• Work to be completed: Reproduce word for word the stretch of the post on brittle and elastic habits from "I’m hoping that" through "habits snap back.".

• Source:
▬▬▬▬▬▬
Brittleness and Elasticity in Habits

I had to get up early for an appointment today. The person didn’t come on time, so I sat around waiting for him - he was about, oh 2 or 2.5 hours late.

It completely threw me off my my game. I was on the computer, on Reddit, plunking around, waiting, so my initial START of my habit chain didn’t happen. And after I met the guy…I just didn’t do anything until the end of the day.

I’ve talked about what I’ve loosely termed Habit Elasticity in a relatively recent post (”Day 617 & NaNoWriMo”) and an older post (”Day 169, On the Cusp of Habit #3 and Habit ‘Elasticity’”)

I defined it in the latter post as the “snapping back in place” ability for established routines

I’m hoping that there is an elasticity to habits - that once a habit has “set” it is easier to get back into the rhythm. Which is great for 750 words. But I don’t know if my exercise habit has fully set. If it hasn’t, I’ll rely on the SRHI to know when to move on to flossing…But once the stressful period is over, my habits snap back.

I referred to this elasticity in the context of turbulent swaths of time, but it could just as easily apply to instances where the implementation routine doesn’t go well in the frame of a day.

Why did automaticity fail to execute today? The “if” of my if-then protocols didn’t occur, namely “when I wake up, I get on the rower” - instead I did other stuff. Because the first part didn’t discharge, the rest of my behaviors didn’t go off either.

In a daily manner my habits as they are constructed are quite brittle - any deviation and they shatter. But it’s interesting that this does not occur with my golden standard of habit formation - brushing my teeth. 

I’m good at toothbrushing - If things don’t go according to plan I just pick it up after the interruption no problem.

I think there are some reasons for this. Either:

1) Brushing my teeth isn’t a chronological implementation intention - it’s tied to the feeling of dirtiness/cleanness of my teeth. Therefore I’m being reminded of the need to brush my teeth constantly, during the interruption and afterwards. Chronological implementation intentions don’t have this benefit. (One a side note, it may be informative to come up with a catalog of different types of implementation intentions.)

2) Brushing is far more of a habit and is much more highly tied to my sense of self during a day. I’ve talked to athletes who have this - there’s just a nagging sense of something missing if they don’t work out. It’s more than just “having to do it”  - the activity is part of their daily identity and is lacking when the activity isn’t discharged.

3) A combination of these two things.

Clearly it’s something I need to evaluate in my habits.

Oddly enough I almost feel that sense of inevitability in daily habit elasticity with recording, especially nowadays. It is the longest habit I’ve kept up in this project, and I feel like I got practice doing the habit irrespective of a particular implementation intention in the last several months. Perhaps cross training habits like this - implementing them strictly, then loosing those strictures - helps with this.
▬▬▬▬▬▬
• Listed records:
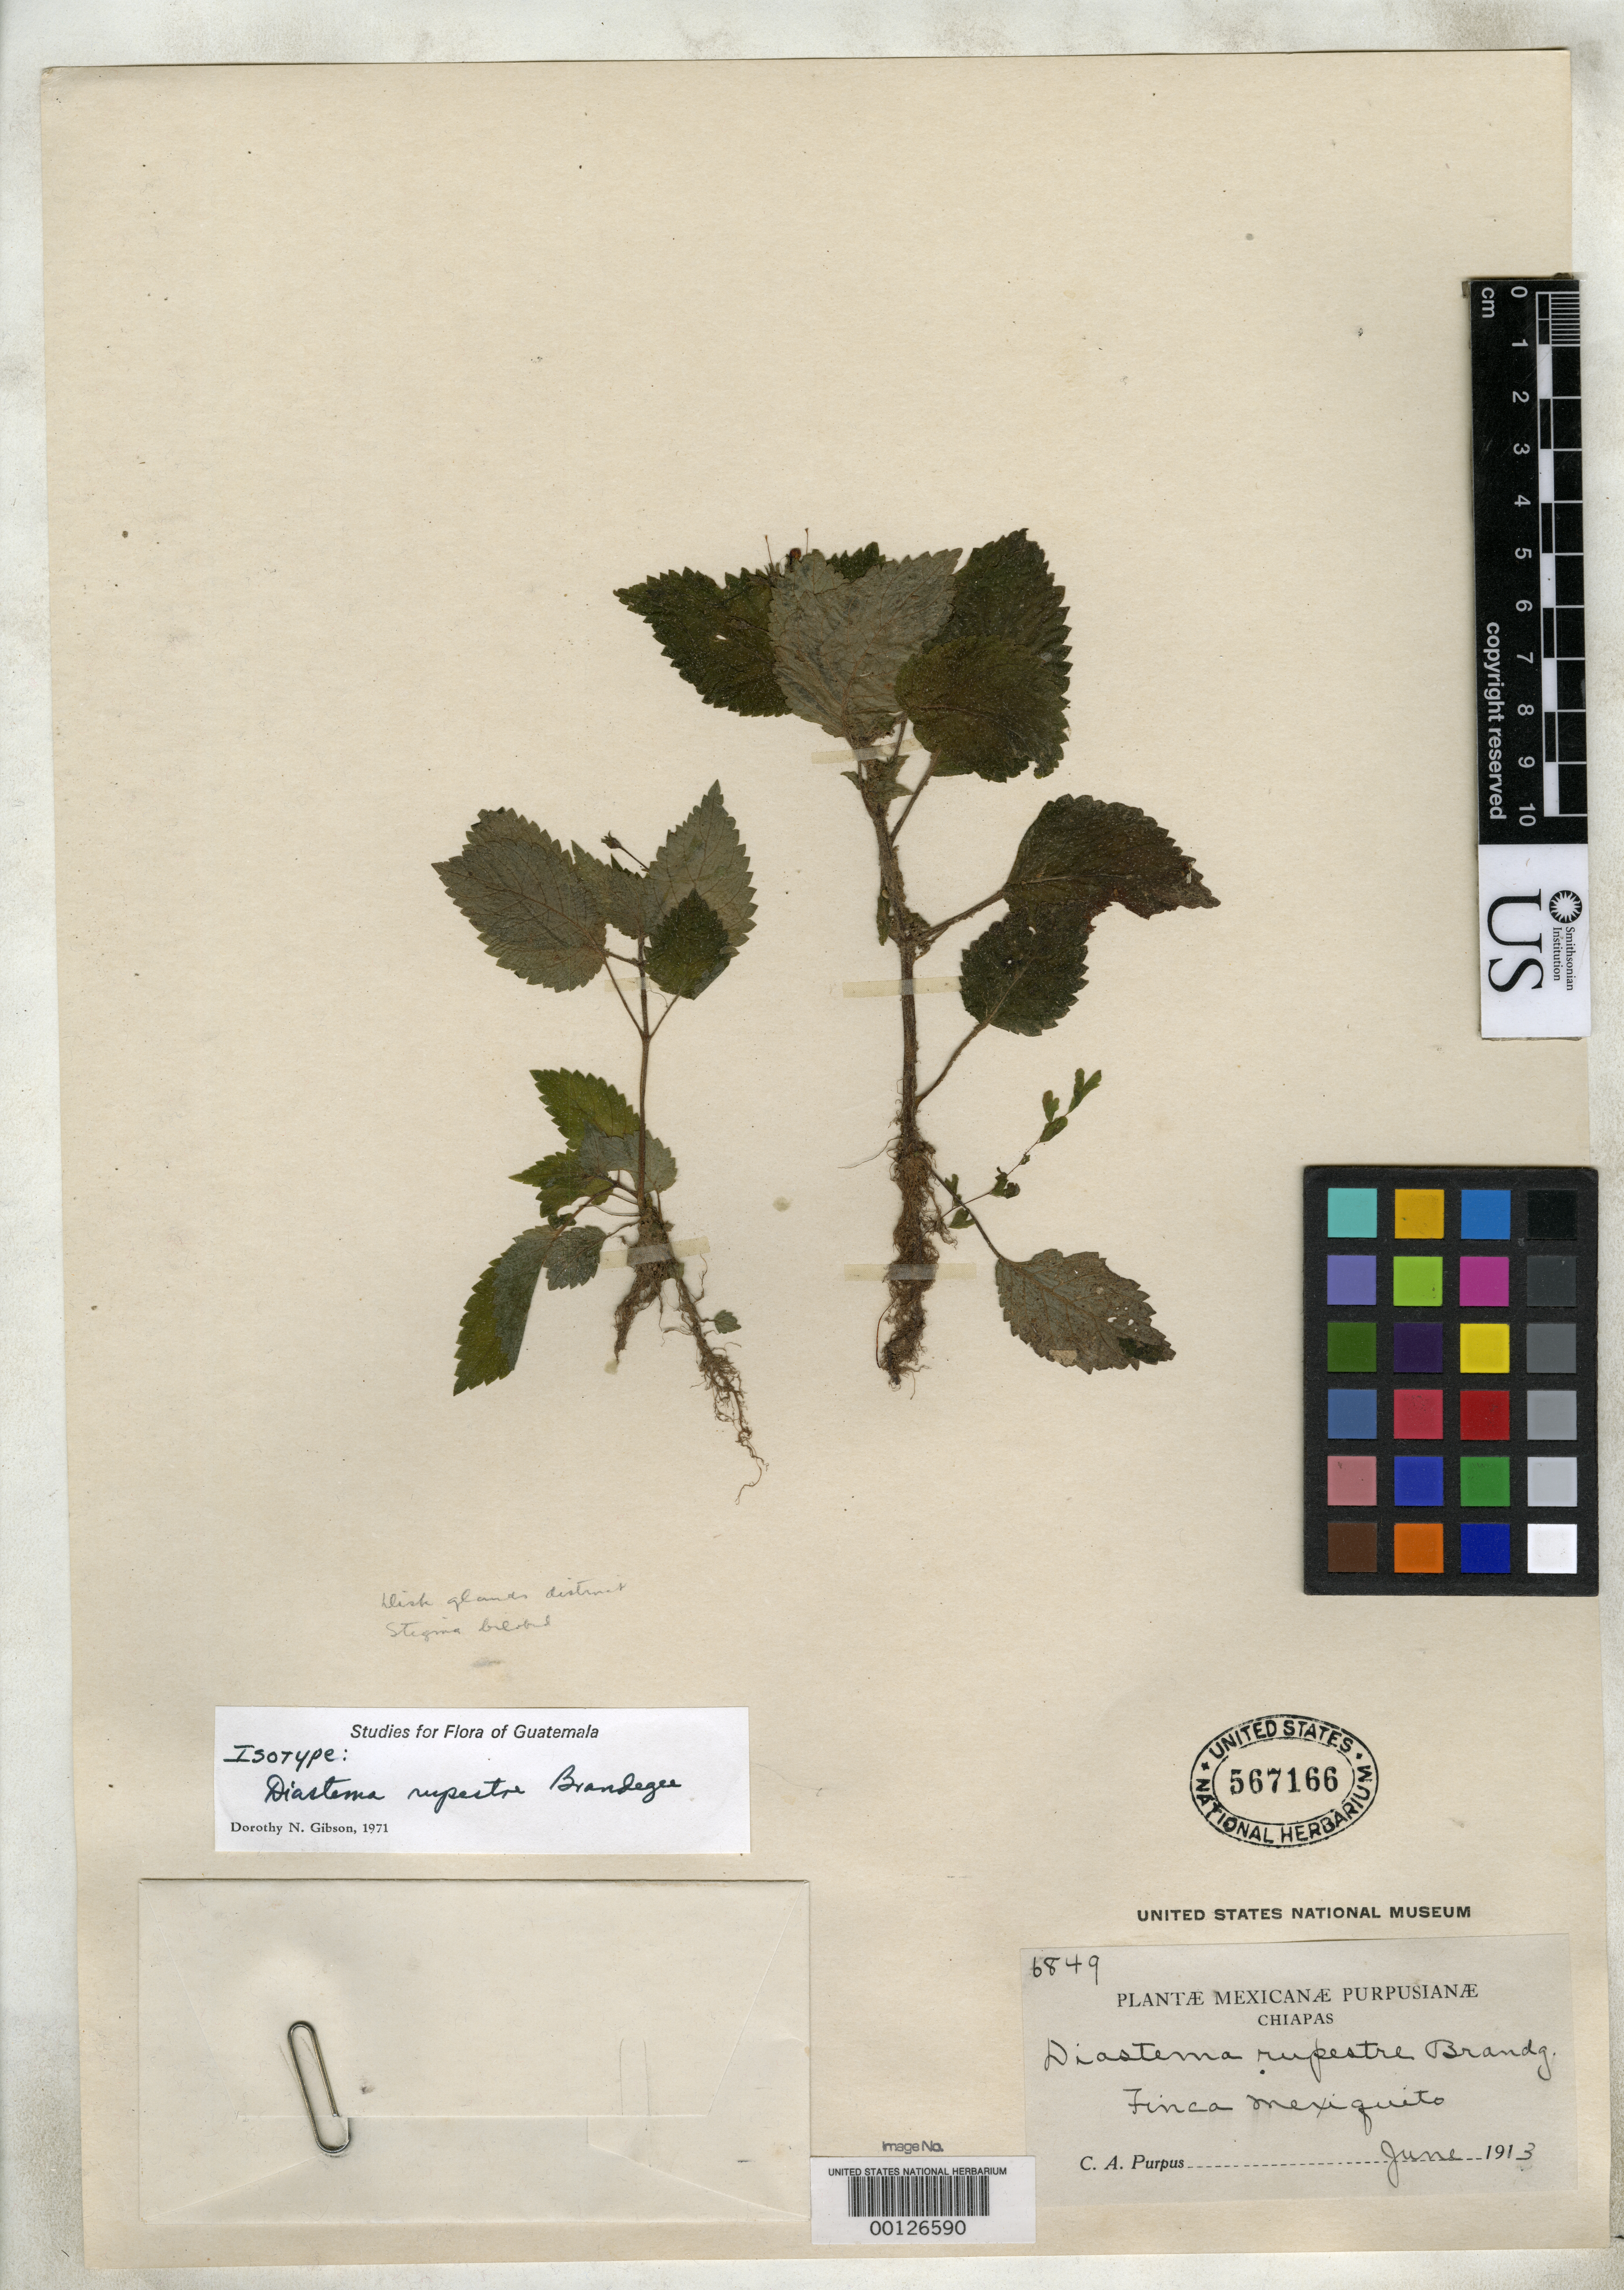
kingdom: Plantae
▬▬▬▬▬▬
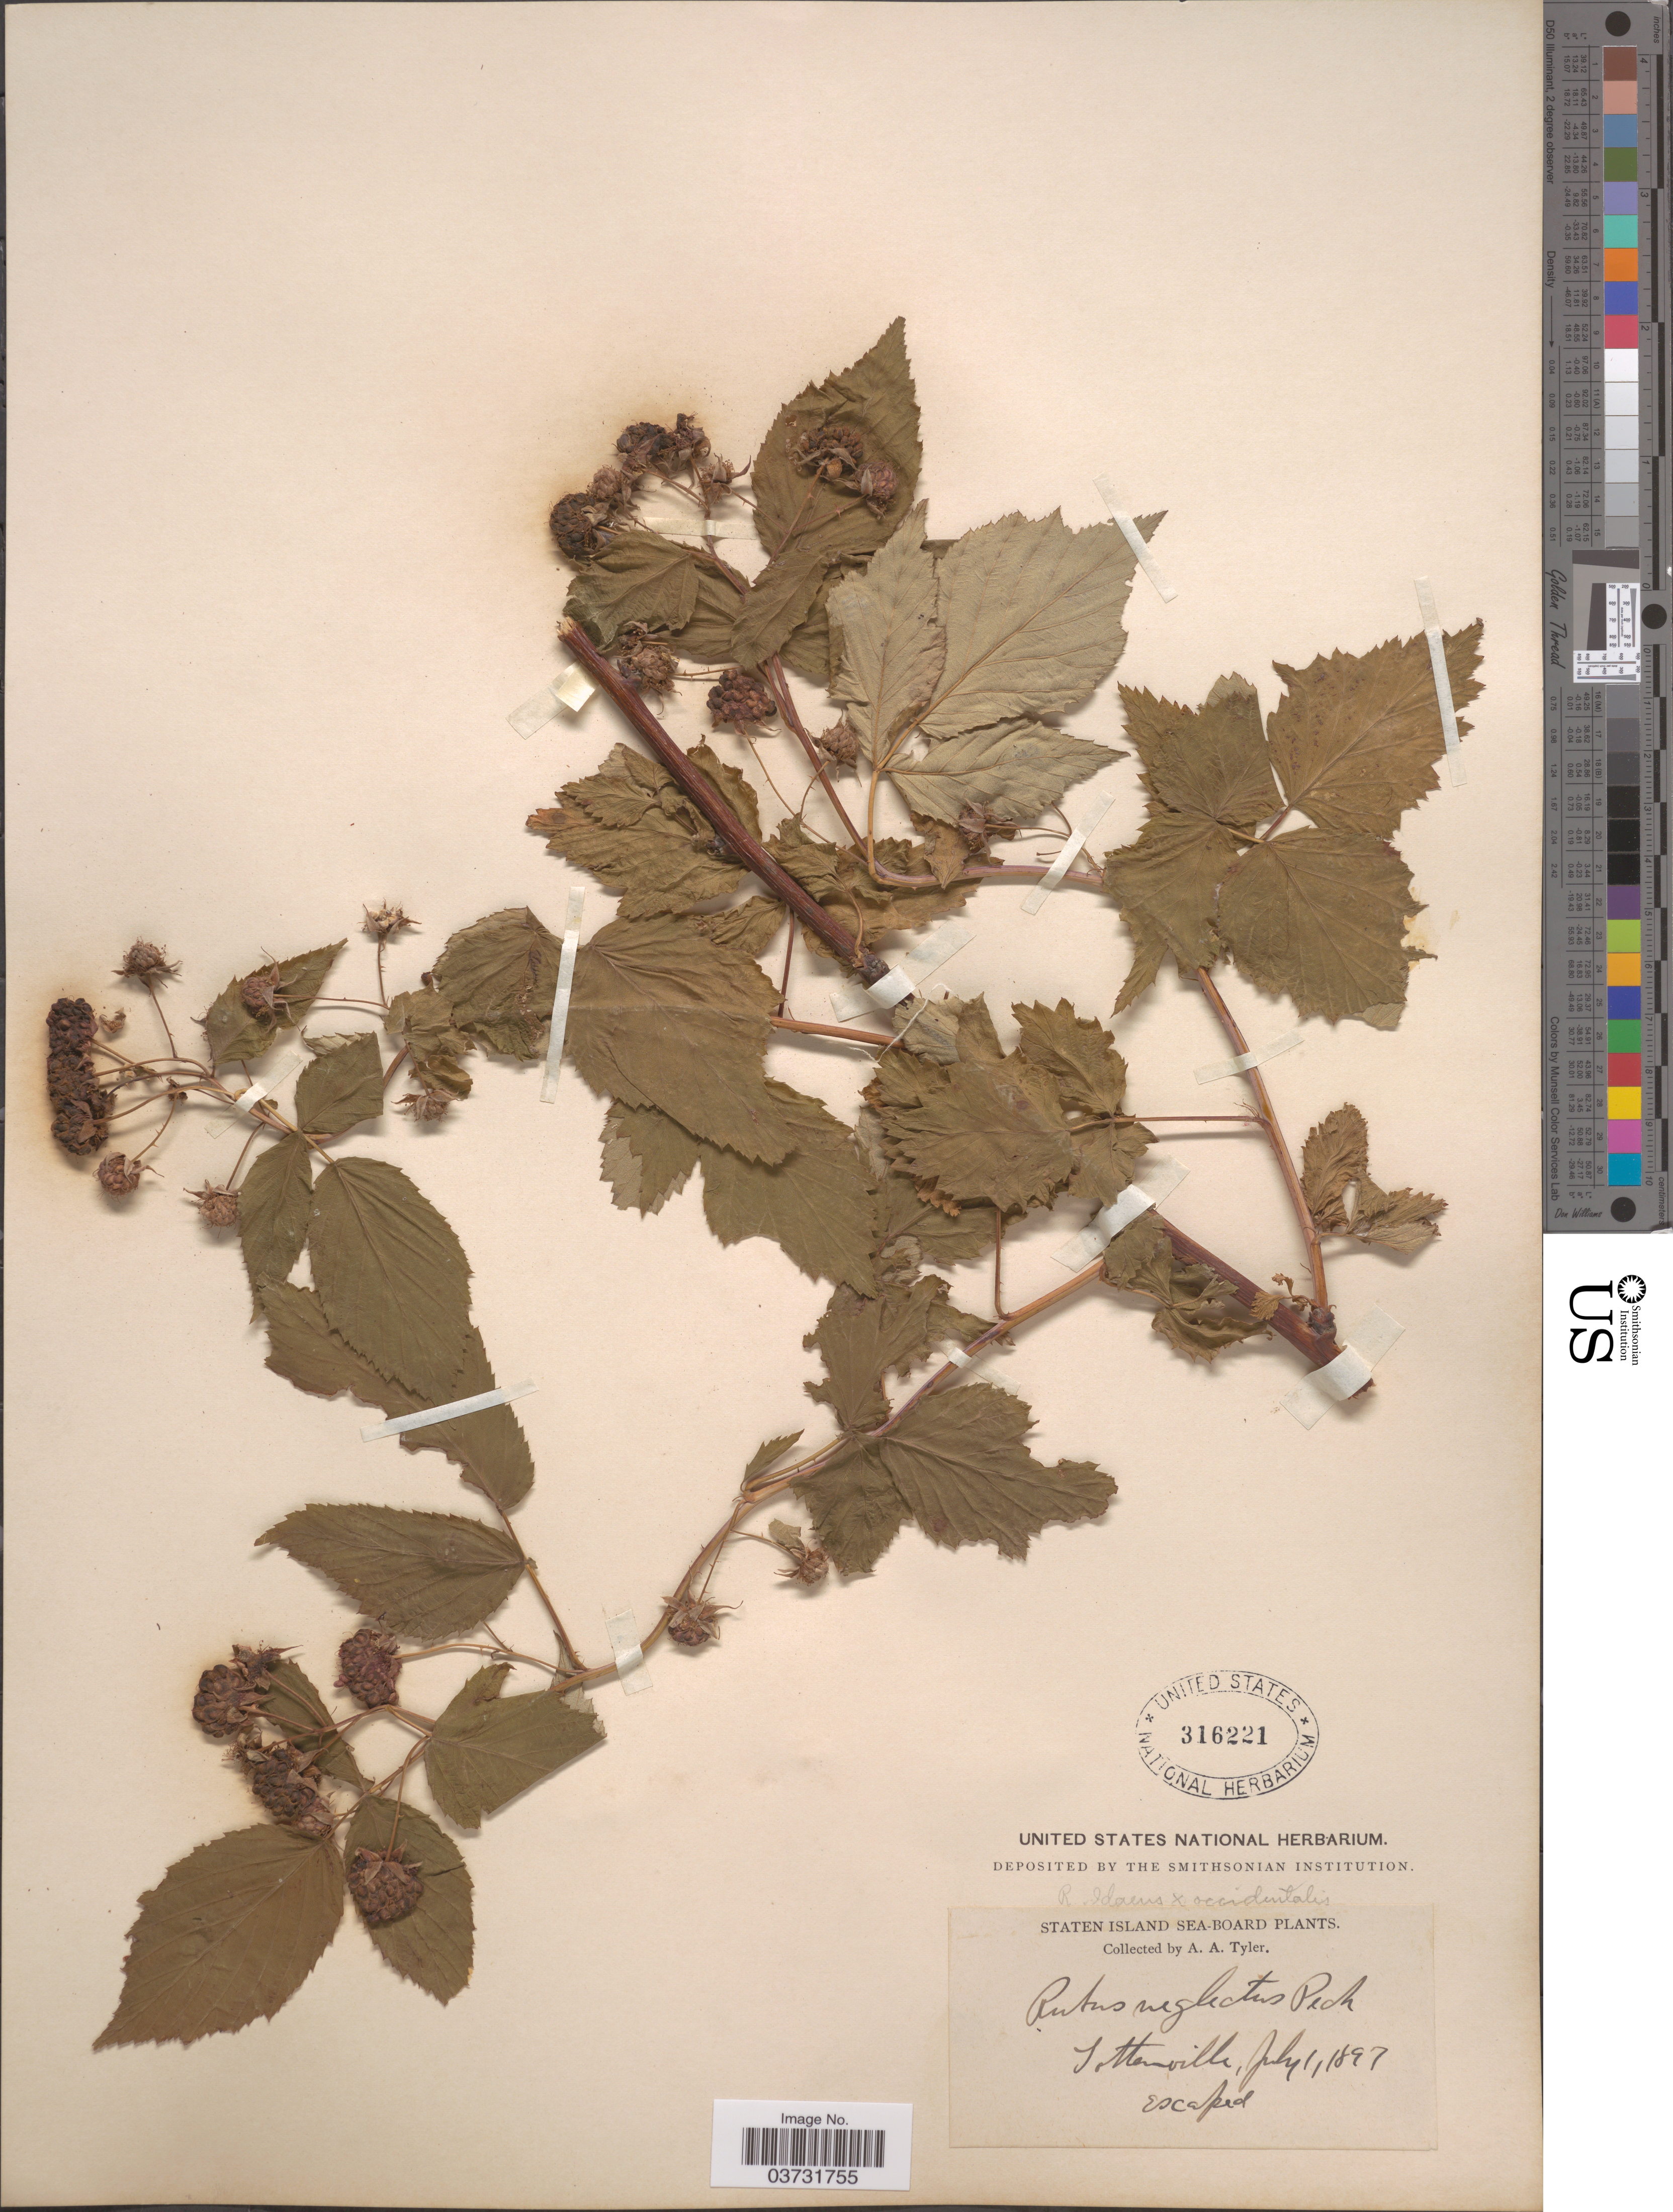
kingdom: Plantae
▬▬▬▬▬▬
• Task solution:
I’m hoping that there is an elasticity to habits - that once a habit has “set” it is easier to get back into the rhythm. Which is great for 750 words. But I don’t know if my exercise habit has fully set. If it hasn’t, I’ll rely on the SRHI to know when to move on to flossing…But once the stressful period is over, my habits snap back.